Cancer is one of the oldest diseases seen in human specimens, quite possibly the oldest, the quest for its cure having begun some 4,000 years ago. However, it was fleetingly rare, hidden by other illnesses such as cholera, dropsy, leprosy, plague, pneumonia, smallpox, and tuberculosis. As these diseases were vanquished, and as the human lifespan lengthens, cancer has emerged. Many diseases are lumped together under the denomination "cancer," because they share a fundamental biological feature, namely abnormal cell growth. However, cancer is not a single disease. It is a multiplicity of diseases caused by the uncontrolled growth of a single cell unleashed by mutations. Cancer cells can grow faster, flourish more profusely, adapt better, recover more rapidly, and repair faster than normal cells. They are in effect more perfect versions of normal cells, and can even become immortal! We naively thought that cancer could be defeated by either preventing mutations from occurring in normal cells or else finding the means to eliminate the mutated cells without compromising normal growth. Unfortunately, this view did not take into account the pernicious genetic intertwining of normal and cancerous growths. Woven into our genome, the mutated genes are but distorted versions of the normal ones; they are braided together, and unbraiding them continues to be the most formidable undertaking. Fortunately, the vast majority of cancer cases are due to environmental risk factors, many of which being controllable lifestyle choices, and thus preventable. In developing cancer, individuals differ in both their inherited tendency and exposure to the environment.
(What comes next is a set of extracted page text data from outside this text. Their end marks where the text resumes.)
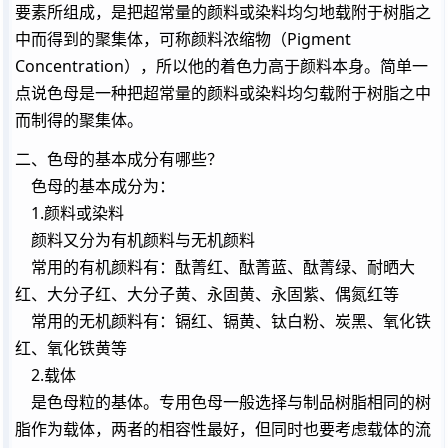
要素所组成，是把超常量的颜料或染料均匀地载附于树脂之
中而得到的聚集体，可称颜料浓缩物（Pigment
Concentration），所以他的着色力高于颜料本身。简单一
点说色母是一种把超常量的颜料或染料均匀载附于树脂之中
而制得的聚集体。
二、色母的基本成分有哪些？
色母的基本成分为：
1.颜料或染料
颜料又分为有机颜料与无机颜料
常用的有机颜料有：酞菁红、酞菁蓝、酞菁绿、耐晒大
红、大分子红、大分子黄、永固黄、永固紫、偶氮红等
常用的无机颜料有：镉红、镉黄、钛白粉、炭黑、氧化铁
红、氧化铁黄等
2.载体
是色母粒的基体。专用色母一般选择与制品树脂相同的树
脂作为载体，两者的相容性最好，但同时也要考虑载体的流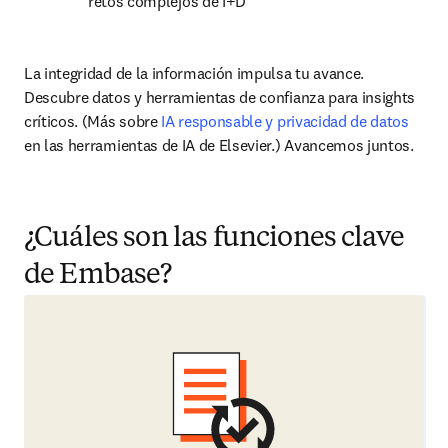
retos complejos de I+D
La integridad de la información impulsa tu avance. 
Descubre datos y herramientas de confianza para insights 
críticos. (Más sobre 
IA responsable y privacidad de datos
en las herramientas de IA de Elsevier.) Avancemos juntos.
¿Cuáles son las funciones clave
de Embase?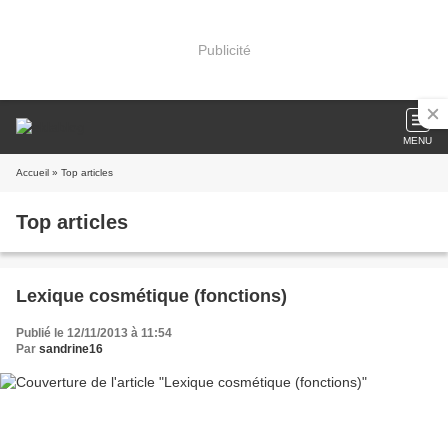
Publicité
MENU
Accueil
» Top articles
Top articles
Lexique cosmétique (fonctions)
Publié le 12/11/2013 à 11:54
Par
sandrine16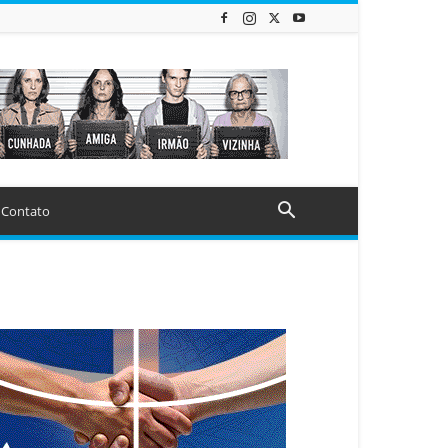
Contato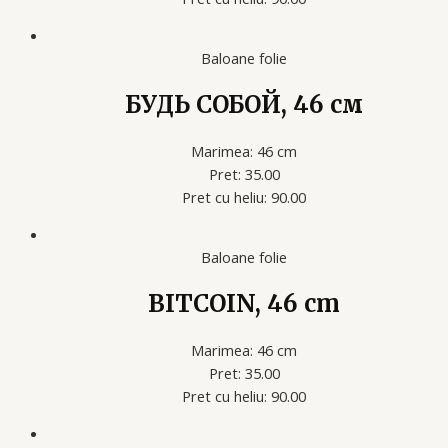
Baloane folie
БУДЬ СОБОЙ, 46 см
Marimea: 46 cm
Pret: 35.00
Pret cu heliu: 90.00
Baloane folie
BITCOIN, 46 cm
Marimea: 46 cm
Pret: 35.00
Pret cu heliu: 90.00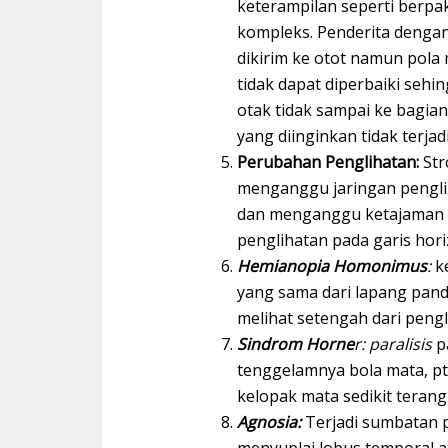
keterampilan seperti berpak
kompleks. Penderita dengan
dikirim ke otot namun pol
tidak dapat diperbaiki sehi
otak tidak sampai ke bagi
yang diinginkan tidak terjadi
Perubahan Penglihatan:
Str
menganggu jaringan pengliha
dan menganggu ketajaman p
penglihatan pada garis hori
Hemianopia Homonimus
:
k
yang sama dari lapang panda
melihat setengah dari pengl
Sindrom Horne
r:
paralisis
p
tenggelamnya bola mata, pt
kelopak mata sedikit terang
Agnosia:
Terjadi sumbatan p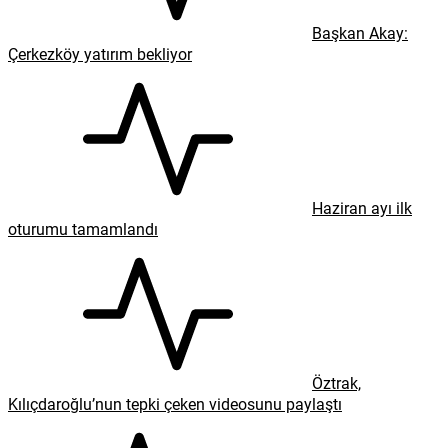
Başkan Akay:
Çerkezköy yatırım bekliyor
Haziran ayı ilk
oturumu tamamlandı
Öztrak,
Kılıçdaroğlu’nun tepki çeken videosunu paylaştı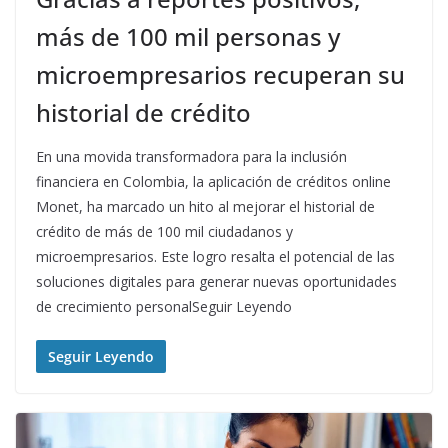
más de 100 mil personas y
microempresarios recuperan su
historial de crédito
En una movida transformadora para la inclusión
financiera en Colombia, la aplicación de créditos online
Monet, ha marcado un hito al mejorar el historial de
crédito de más de 100 mil ciudadanos y
microempresarios. Este logro resalta el potencial de las
soluciones digitales para generar nuevas oportunidades
de crecimiento personalSeguir Leyendo
Seguir Leyendo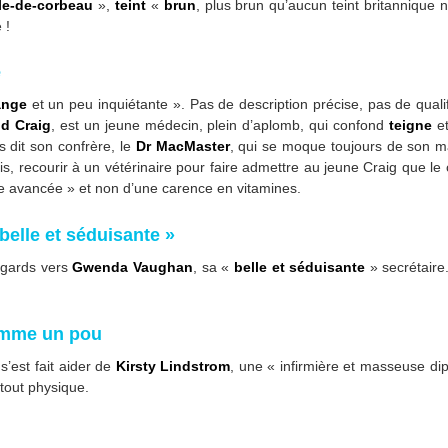
le-de-corbeau
»,
teint
«
brun
, plus brun qu’aucun teint britannique n
 !
e
ange
et un peu inquiétante ». Pas de description précise, pas de quali
d Craig
, est un jeune médecin, plein d’aplomb, qui confond
teigne
e
s dit son confrère, le
Dr MacMaster
, qui se moque toujours de son ma
ne fois, recourir à un vétérinaire pour faire admettre au jeune Craig que
gne avancée » et non d’une carence en vitamines.
belle et séduisante »
egards vers
Gwenda Vaughan
, sa «
belle et séduisante
» secrétaire.
comme un pou
s’est fait aider de
Kirsty Lindstrom
, une « infirmière et masseuse d
tout physique.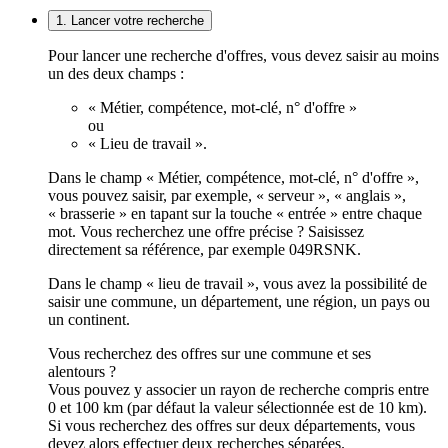
1. Lancer votre recherche
Pour lancer une recherche d'offres, vous devez saisir au moins
un des deux champs :
« Métier, compétence, mot-clé, n° d'offre »
ou
« Lieu de travail ».
Dans le champ « Métier, compétence, mot-clé, n° d'offre »,
vous pouvez saisir, par exemple, « serveur », « anglais »,
« brasserie » en tapant sur la touche « entrée » entre chaque
mot. Vous recherchez une offre précise ? Saisissez
directement sa référence, par exemple 049RSNK.
Dans le champ « lieu de travail », vous avez la possibilité de
saisir une commune, un département, une région, un pays ou
un continent.
Vous recherchez des offres sur une commune et ses
alentours ?
Vous pouvez y associer un rayon de recherche compris entre
0 et 100 km (par défaut la valeur sélectionnée est de 10 km).
Si vous recherchez des offres sur deux départements, vous
devez alors effectuer deux recherches séparées.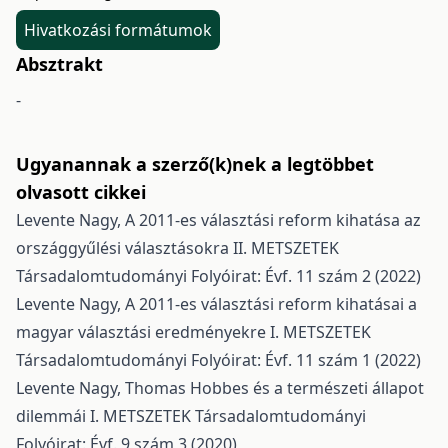
Hivatkozási formátumok
Absztrakt
-
Ugyanannak a szerző(k)nek a legtöbbet
olvasott cikkei
Levente Nagy,
A 2011-es választási reform kihatása az
országgyűlési választásokra II.
METSZETEK
Társadalomtudományi Folyóirat: Évf. 11 szám 2 (2022)
Levente Nagy,
A 2011-es választási reform kihatásai a
magyar választási eredményekre I.
METSZETEK
Társadalomtudományi Folyóirat: Évf. 11 szám 1 (2022)
Levente Nagy,
Thomas Hobbes és a természeti állapot
dilemmái I.
METSZETEK Társadalomtudományi
Folyóirat: Évf. 9 szám 3 (2020)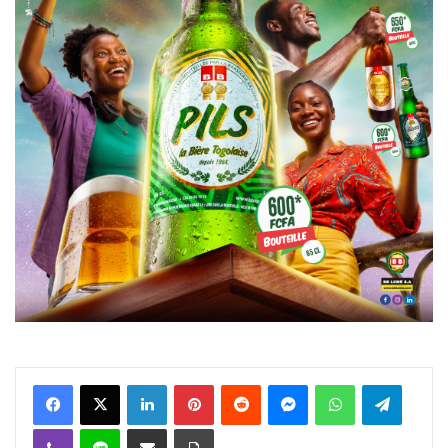
Facebook
X
Linkedin
Pinterest
Reddit
Messenger
WhatsApp
Telegra
Viber
Ligne
Partager par email
Imprimer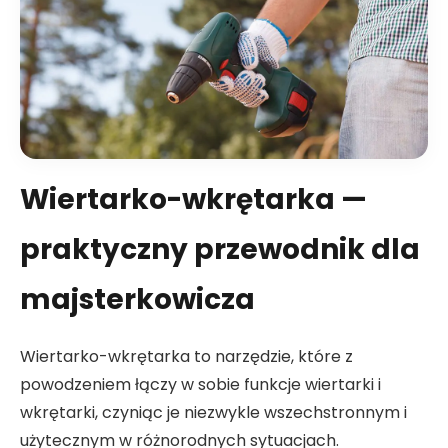
Wiertarko-wkrętarka —
praktyczny przewodnik dla
majsterkowicza
Wiertarko-wkrętarka to narzędzie, które z
powodzeniem łączy w sobie funkcje wiertarki i
wkrętarki, czyniąc je niezwykle wszechstronnym i
użytecznym w różnorodnych sytuacjach.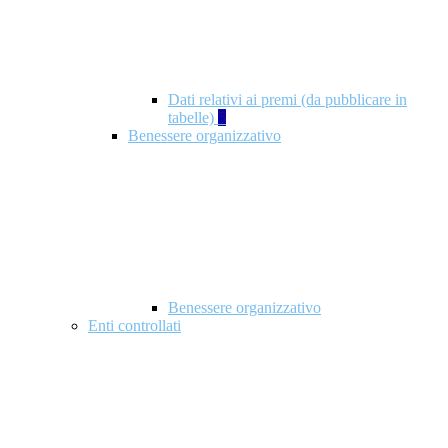
Dati relativi ai premi (da pubblicare in
tabelle)
5
Benessere organizzativo
Benessere organizzativo
Enti controllati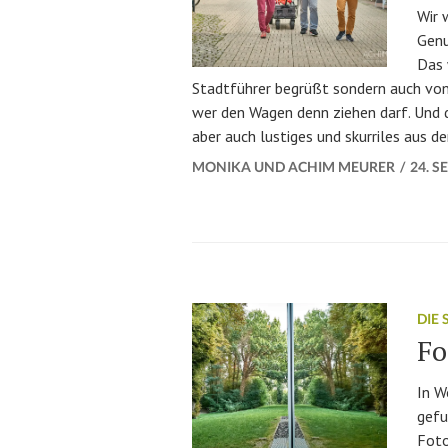
Wir 
Genu
Das 
Stadtführer begrüßt sondern auch von
wer den Wagen denn ziehen darf. Und d
aber auch lustiges und skurriles aus d
MONIKA UND ACHIM MEURER
24. 
DIE
Fo
In W
gefu
Foto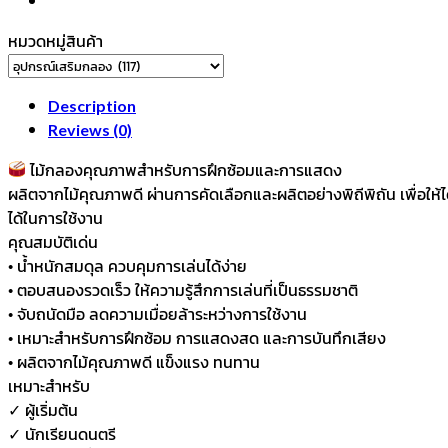
หมวดหมู่สินค้า
Description
Reviews (0)
ไม้กลองคุณภาพสำหรับการฝึกซ้อมและการแสดง
ผลิตจากไม้คุณภาพดี ผ่านการคัดเลือกและผลิตอย่างพิถีพิถัน เพื่อให้ไ
ได้ในการใช้งาน
คุณสมบัติเด่น
• น้ำหนักสมดุล ควบคุมการเล่นได้ง่าย
• ตอบสนองรวดเร็ว ให้ความรู้สึกการเล่นที่เป็นธรรมชาติ
• จับถนัดมือ ลดความเมื่อยล้าระหว่างการใช้งาน
• เหมาะสำหรับการฝึกซ้อม การแสดงสด และการบันทึกเสียง
• ผลิตจากไม้คุณภาพดี แข็งแรง ทนทาน
เหมาะสำหรับ
✓ ผู้เริ่มต้น
✓ นักเรียนดนตรี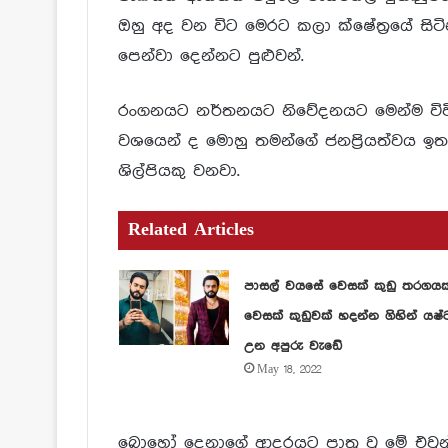
ඔහු අද වන විට මෙරට කලා ක්ෂේත්‍රයේ සිට
පෙන්වා දෙන්නට පුළුවන්.
රංගනයට නර්තනයට නිවේදනයට මෙන්ම විවිධ 
වශයෙන් ද මොහු තමන්ගේ ජනප්‍රියත්වය ඉ
ශිල්පියකු වනවා.
Related Articles
පාසල් වයසේ වෙසක් කුඩු තරගය
වෙසක් කුඩුවක් හදන්න ගිහින් යෂ්
උන අපුරු වැඩේ
May 18, 2022
බොහෝ දෙනාගේ ආදරයට පාත්‍ර වූ මේ එවුන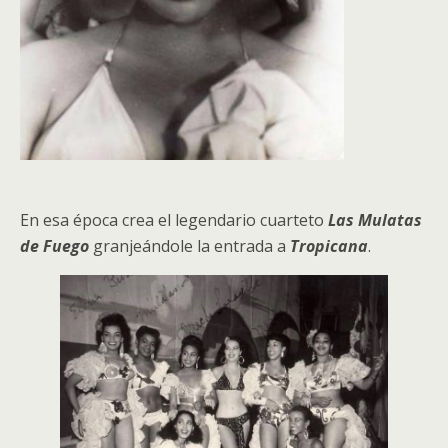
En esa época crea el legendario cuarteto
Las Mulatas
de Fuego
granjeándole la entrada a
Tropicana
.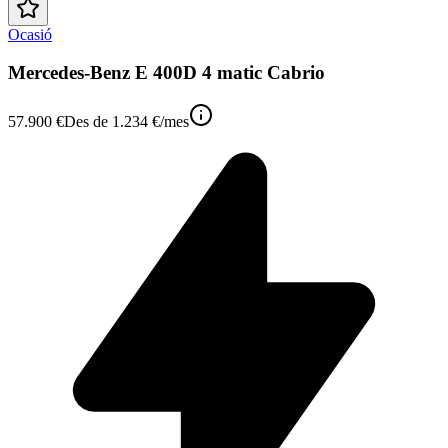
Ocasió
Mercedes-Benz E 400D 4 matic Cabrio
57.900 €
Des de
1.234 €
/mes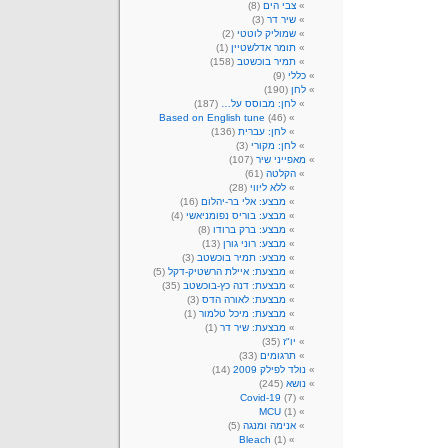
צבי הים
(8)
שיר דר
(3)
שמוליק לוטטי
(2)
תומר אדלשטיין
(1)
תמיר בוכשטב
(158)
כללי
(9)
לחן
(190)
לחן: מבוסס על…
(187)
Based on English tune
(46)
לחן: עברית
(136)
לחן: מקורי
(3)
מאפייני שיר
(107)
הקלטה
(61)
ללא ליווי
(28)
מבצע: אלי בר-יהלום
(16)
מבצע: בוריס נפומניאשי
(4)
מבצע: ברק ברודו
(8)
מבצע: רוני גורן
(13)
מבצע: תמיר בוכשטב
(3)
מבצעת: איילת הרשטיק-דקל
(5)
מבצעת: דנה כץ-בוכשטב
(35)
מבצעת: לאורה הדס
(3)
מבצעת: מיכל טלמור
(1)
מבצעת: שיר דר
(1)
יו"ז
(35)
תרגומים
(33)
נולד לפילק 2009
(14)
נושא
(245)
Covid-19
(7)
MCU
(1)
אנימה ומנגה
(5)
Bleach
(1)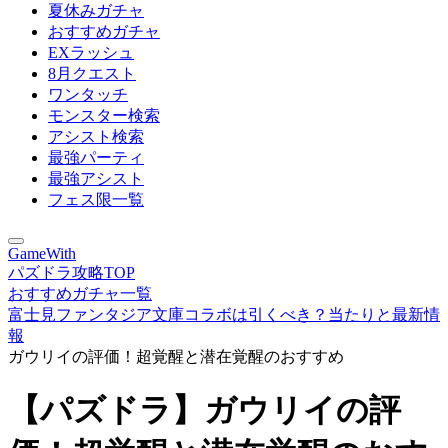
夏休みガチャ
おすすめガチャ
EXラッシュ
8月クエスト
ワンタッチ
モンスター検索
アシスト検索
最強パーティ
最強アシスト
フェス限一覧
GameWith
パズドラ攻略TOP
おすすめガチャ一覧
富士見ファンタジア文庫コラボは引くべき？当たりと最新情
報
ガウリイの評価！超覚醒と潜在覚醒のおすすめ
【パズドラ】ガウリイの評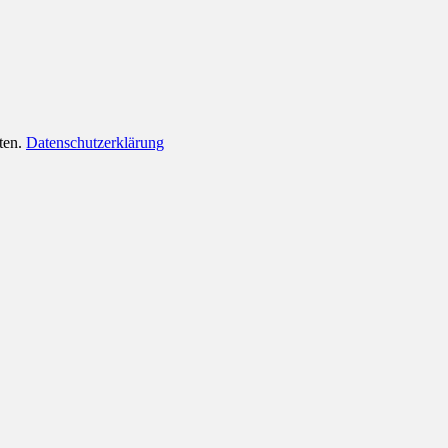
lten.
Datenschutzerklärung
This book presents the nine major recent developments in cancer treatment, which provide great hope for the future. These include innate immunotherapy with neutrophil-mediated drug delivery for the suppression of postoperative malignant glioma recurrence; synthetic immunotherapy using either chimeric antigen receptor T-cells or programmed-death inhibitors; DNA origami/Trojan technique to foil drug resistance in solid tumors; enzyme mnk-2 conversion to overcome drug resistance in breast, lung and colon cancers; antiangiogenesis to cut off the blood vessels alimenting the cancer cells; self-eradication of cancer during meiosis; combating inflammation to limit tumor invasion, progression, and metastasis; electropermeabilizing the cancer cell membrane to deliver drugs to the cell's interior; and employing nanochemotherapy to deliver nanoparticles encapsulating cytotoxic drugs to tumors.